**PARTS OF THE EXERCISE**
1. Name every company or organization mentioned in the article on why data analytics initiatives fail.
2. From the article on why data analytics initiatives fail, set down the passage starting at "Data and analytics remain" and ending at "analytics at KPMG.", word for word.
3. In the article on why data analytics initiatives fail, rewrite the paragraph that begins "Statistics from research and advisory firm Gartner" in shorter form, keeping its main facts.

**PROVIDED PASSAGE**
* * * * *

Why Do Data Analytics Initiatives Still Fail?

Why data analytics initiatives still fail

Why data analytics initiatives still fail

Strong data analytics is a digital business imperative — and it all begins with data governance, the right strategy and an emphasis on data-conscious culture.

Data and analytics remain top priorities for organizations in the digital era, with 37 percent of IT leaders saying that data analytics will drive the biggest chunk of their IT investments this year, ahead of security and risk management, according to CIO.com’s 2020 State of the CIO survey.

And with that level of spending going toward analytics, the pressure is on to deliver results. Yet experts in this space say CIOs and their executive colleagues are falling short. “There are challenges in getting these initiatives across the goal line,” says Brad Fisher, a partner and the U.S. leader for data and analytics at KPMG.

Following are four key areas that are hindering analytics success:

Why Do Data Analytics Initiatives Still Fail?

1. Poor Data Foundations

Statistics from research and advisory firm Gartner confirm that most organizations believe data is critical, with nearly 80 percent of executives stating in a 2019 survey that their companies will lose competitive advantage if they don’t effectively use data. Yet Gartner also found that more than half of organizations don’t have a formal data governance framework and a dedicated budget.

The lack of such foundational elements can stymie organizational ambitions.

“You need to be very intentional. And if you’re not being intentional, you might not see value,” says Roy Singh, a partner at Bain & Co. and a member of the firm’s Advanced Analytics and Enterprise Technology practices.

* * * * *

**RECORDS SHOWN**
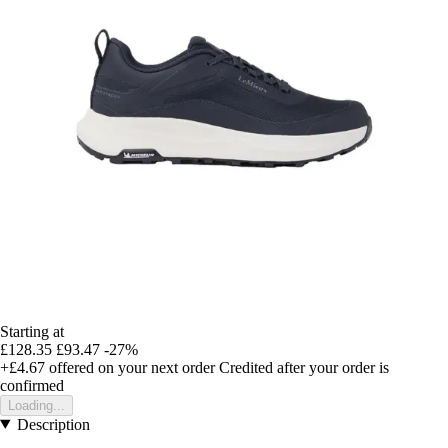
Starting at
£128.35
£93.47
-27%
+£4.67
offered on your next order
Credited after your order is
confirmed
Loading...
Description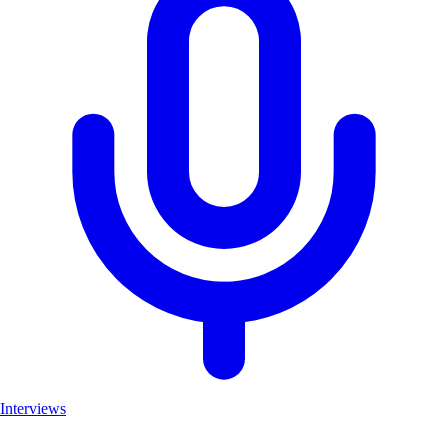
Interviews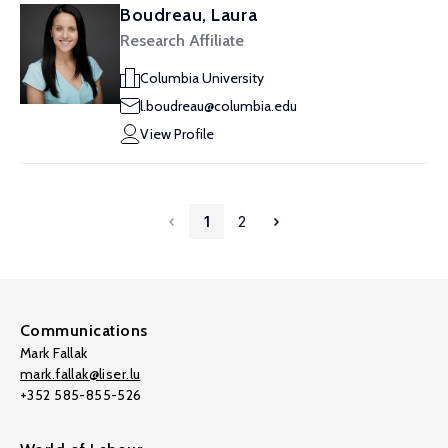
Boudreau, Laura
Research Affiliate
Columbia University
l.boudreau@columbia.edu
View Profile
1
2
Communications
Mark Fallak
mark.fallak@liser.lu
+352 585-855-526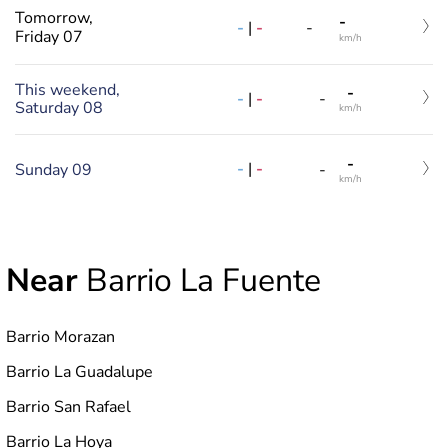
Tomorrow,
-
-
|
-
-
Friday 07
km/h
This weekend,
-
-
|
-
-
Saturday 08
km/h
-
-
|
-
Sunday 09
-
km/h
Near
Barrio La Fuente
Barrio Morazan
Barrio La Guadalupe
Barrio San Rafael
Barrio La Hoya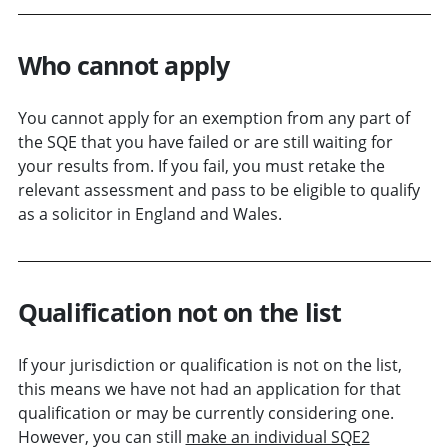
Who cannot apply
You cannot apply for an exemption from any part of
the SQE that you have failed or are still waiting for
your results from. If you fail, you must retake the
relevant assessment and pass to be eligible to qualify
as a solicitor in England and Wales.
Qualification not on the list
If your jurisdiction or qualification is not on the list,
this means we have not had an application for that
qualification or may be currently considering one.
However, you can still
make an individual SQE2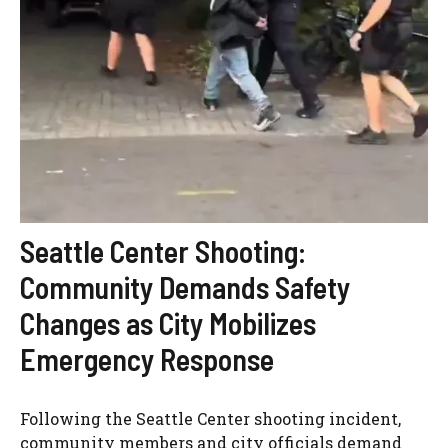
Seattle Center Shooting:
Community Demands Safety
Changes as City Mobilizes
Emergency Response
Following the Seattle Center shooting incident,
community members and city officials demand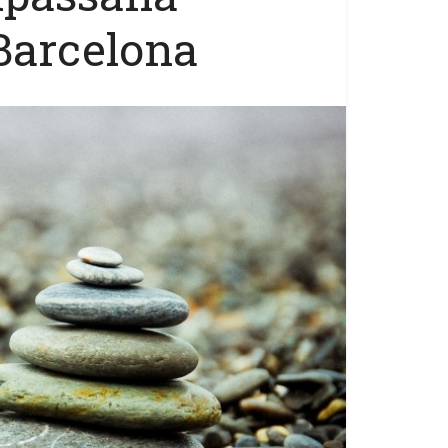
Barcelona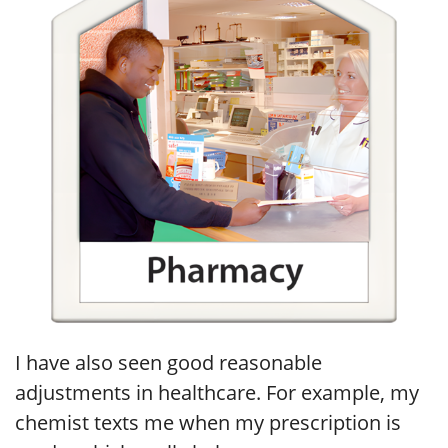
I have also seen good reasonable
adjustments in healthcare. For example, my
chemist texts me when my prescription is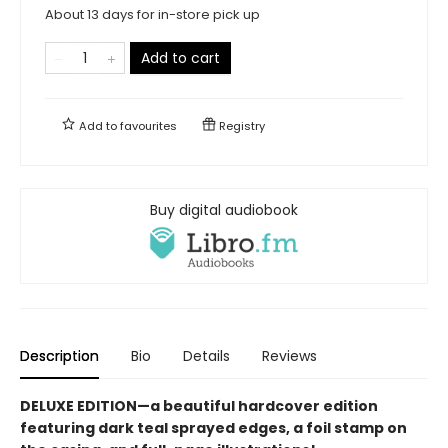
About 13 days for in-store pick up
Add to cart
Add to
favourites
Registry
Buy digital audiobook
Description
Bio
Details
Reviews
DELUXE EDITION—a beautiful hardcover edition
featuring dark teal sprayed edges, a foil stamp on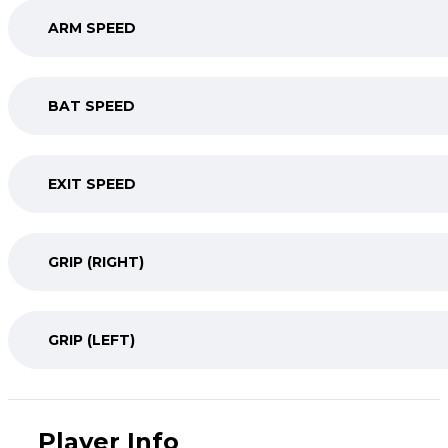
ARM SPEED
BAT SPEED
EXIT SPEED
GRIP (RIGHT)
GRIP (LEFT)
Player Info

* * * * *

**PROBLEM SOLUTIONS**
1. CIO.com, KPMG, Gartner, Bain & Co.

2.
Data and analytics remain top priorities for organizations in the digital era, with 37 percent of IT leaders saying that data analytics will drive the biggest chunk of their IT investments this year, ahead of security and risk management, according to CIO.com’s 2020 State of the CIO survey.

And with that level of spending going toward analytics, the pressure is on to deliver results. Yet experts in this space say CIOs and their executive colleagues are falling short. “There are challenges in getting these initiatives across the goal line,” says Brad Fisher, a partner and the U.S. leader for data and analytics at KPMG.

3. In a 2019 Gartner survey, nearly 80 percent of executives said their companies would lose competitive advantage without effective use of data. Gartner also found that more than half of organizations lack a formal data governance framework and a dedicated budget.